_To do_
The entries below hold a line with "515 241 237.5" and a line with "60 345 161.8". Return those lines and all that lie between them, exactly and only.

Dataset entries:
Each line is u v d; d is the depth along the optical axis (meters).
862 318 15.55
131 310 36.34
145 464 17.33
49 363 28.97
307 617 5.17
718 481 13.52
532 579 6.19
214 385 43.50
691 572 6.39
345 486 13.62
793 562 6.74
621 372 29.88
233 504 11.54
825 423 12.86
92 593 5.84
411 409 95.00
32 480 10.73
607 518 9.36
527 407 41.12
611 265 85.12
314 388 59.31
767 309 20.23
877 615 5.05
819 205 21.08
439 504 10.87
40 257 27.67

--

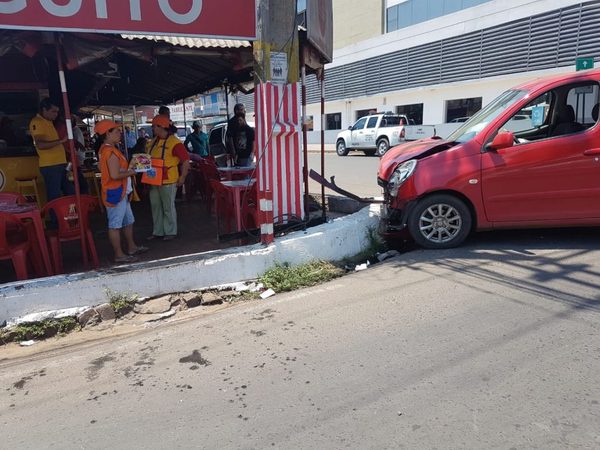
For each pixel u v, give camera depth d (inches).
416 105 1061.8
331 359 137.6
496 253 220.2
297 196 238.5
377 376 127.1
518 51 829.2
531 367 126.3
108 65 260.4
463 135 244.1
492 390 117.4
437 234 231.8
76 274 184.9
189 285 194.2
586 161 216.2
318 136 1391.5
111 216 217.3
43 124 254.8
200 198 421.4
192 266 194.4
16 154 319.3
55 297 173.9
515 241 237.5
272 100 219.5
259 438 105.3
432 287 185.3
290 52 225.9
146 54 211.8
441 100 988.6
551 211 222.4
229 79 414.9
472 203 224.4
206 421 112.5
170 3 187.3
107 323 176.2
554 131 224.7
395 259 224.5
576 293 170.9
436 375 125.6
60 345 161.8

_Output for this task_
515 241 237.5
272 100 219.5
259 438 105.3
432 287 185.3
290 52 225.9
146 54 211.8
441 100 988.6
551 211 222.4
229 79 414.9
472 203 224.4
206 421 112.5
170 3 187.3
107 323 176.2
554 131 224.7
395 259 224.5
576 293 170.9
436 375 125.6
60 345 161.8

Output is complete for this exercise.